Now if you're at a company where you constantly feel like you need to "go around people" to "just do things," then maybe you really do need a change of venue, because that is not a healthy team. I happen to know someone who is hiring.


  1. It's not so much the fact that you ship with hacks - that's survivable.

    The bigger issue is when you start shipping with architectural hacks piled on top of each other, with a completely unsound foundation.

    And that's where rogue programming breaks down. You can hardly go in and "fix the architecture" on a weekend, without core players being involved.

    BTW: Hi again! Found your blog, thought "That's a cool blog - I like the content". And then realized I knew the author ;)

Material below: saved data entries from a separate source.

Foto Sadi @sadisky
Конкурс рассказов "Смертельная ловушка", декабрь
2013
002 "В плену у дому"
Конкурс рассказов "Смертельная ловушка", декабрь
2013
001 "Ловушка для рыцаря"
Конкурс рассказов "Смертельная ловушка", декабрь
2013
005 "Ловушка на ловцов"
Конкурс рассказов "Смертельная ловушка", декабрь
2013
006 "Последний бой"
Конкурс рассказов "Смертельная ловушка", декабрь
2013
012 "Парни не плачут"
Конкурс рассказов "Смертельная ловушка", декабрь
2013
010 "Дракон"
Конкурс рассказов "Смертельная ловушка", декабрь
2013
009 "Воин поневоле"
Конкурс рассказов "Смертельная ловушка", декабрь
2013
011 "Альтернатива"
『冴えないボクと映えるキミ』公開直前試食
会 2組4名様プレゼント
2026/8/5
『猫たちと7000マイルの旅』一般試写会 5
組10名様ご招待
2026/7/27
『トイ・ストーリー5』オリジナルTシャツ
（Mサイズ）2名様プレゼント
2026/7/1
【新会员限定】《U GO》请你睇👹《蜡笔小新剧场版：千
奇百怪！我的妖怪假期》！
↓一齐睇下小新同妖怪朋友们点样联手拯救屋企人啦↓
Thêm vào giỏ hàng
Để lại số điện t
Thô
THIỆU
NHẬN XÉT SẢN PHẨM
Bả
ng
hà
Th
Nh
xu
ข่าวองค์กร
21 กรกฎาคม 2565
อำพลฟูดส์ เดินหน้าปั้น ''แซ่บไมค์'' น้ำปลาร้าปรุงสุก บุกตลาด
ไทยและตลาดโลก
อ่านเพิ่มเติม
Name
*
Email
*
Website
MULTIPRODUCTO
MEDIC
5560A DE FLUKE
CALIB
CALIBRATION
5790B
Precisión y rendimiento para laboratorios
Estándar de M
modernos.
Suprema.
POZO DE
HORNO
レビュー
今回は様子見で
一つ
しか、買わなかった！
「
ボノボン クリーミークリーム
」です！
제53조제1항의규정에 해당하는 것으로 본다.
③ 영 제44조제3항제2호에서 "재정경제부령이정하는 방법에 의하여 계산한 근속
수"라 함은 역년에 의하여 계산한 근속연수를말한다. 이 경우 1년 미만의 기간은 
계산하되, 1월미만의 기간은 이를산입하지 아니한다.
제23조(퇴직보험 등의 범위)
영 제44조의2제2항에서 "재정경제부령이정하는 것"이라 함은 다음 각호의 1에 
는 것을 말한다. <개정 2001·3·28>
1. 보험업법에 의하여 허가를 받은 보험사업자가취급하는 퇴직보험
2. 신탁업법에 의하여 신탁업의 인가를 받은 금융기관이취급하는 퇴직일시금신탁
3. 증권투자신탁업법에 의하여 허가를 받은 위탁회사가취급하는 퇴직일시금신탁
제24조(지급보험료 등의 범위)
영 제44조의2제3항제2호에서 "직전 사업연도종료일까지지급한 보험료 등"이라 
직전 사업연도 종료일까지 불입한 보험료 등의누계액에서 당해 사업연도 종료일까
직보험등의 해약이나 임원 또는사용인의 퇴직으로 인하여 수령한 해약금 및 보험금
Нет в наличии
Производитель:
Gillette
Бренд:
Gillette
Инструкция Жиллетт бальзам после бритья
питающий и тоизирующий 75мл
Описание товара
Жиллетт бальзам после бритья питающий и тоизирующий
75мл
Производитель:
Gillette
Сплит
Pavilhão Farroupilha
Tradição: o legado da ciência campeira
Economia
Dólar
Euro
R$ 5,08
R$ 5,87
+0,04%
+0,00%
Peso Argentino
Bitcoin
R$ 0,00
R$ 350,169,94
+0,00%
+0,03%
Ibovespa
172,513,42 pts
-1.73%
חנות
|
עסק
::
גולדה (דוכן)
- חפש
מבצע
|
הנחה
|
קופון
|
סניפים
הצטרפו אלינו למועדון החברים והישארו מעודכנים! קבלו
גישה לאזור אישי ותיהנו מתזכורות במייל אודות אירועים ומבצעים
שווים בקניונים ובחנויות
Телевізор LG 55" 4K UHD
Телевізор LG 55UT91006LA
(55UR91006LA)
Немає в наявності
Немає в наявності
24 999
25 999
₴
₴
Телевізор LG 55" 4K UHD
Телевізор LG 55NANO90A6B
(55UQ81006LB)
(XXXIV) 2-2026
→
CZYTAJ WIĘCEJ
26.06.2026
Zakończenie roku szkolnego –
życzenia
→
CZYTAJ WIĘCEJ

  2. Welcome to the new blog.

    Yeah architecture problems aren't something you can fix in a weekend. Maybe I didn't write this entry as clear as I'd hoped - I'm not really endorsing rogue programming as a career strategy :) Just writing that if someone really feels they *have* to do it, how to go about it. If someone really is in a situation that warrants it often (and let's face it, there are plenty of situations like that in this industry I'm sure), then the real strategy is to work hard, get things done, and build up the resume to find a better job.

  3. I'm currently working in a second hand code base that doesn't have a lot of defenders. That is, there are few people working on it that were principle architects of the major systems.

    I've been doing some tactical reworking of function signatures, const correctness, converting verified pointers to references as appropriate... you know, general clean up. Sometimes this work has lead to a substantive fix, but is sometimes just cosmetic. Not huge stuff, but I can squeeze in the improvements along with other work I'm doing.

    I'm not sure this qualifies as "rouge" programming as I don't come in on the weekend to do it and I'm not doing it to get around any internal politics. Perhaps it's better categorized as "doing my dang job".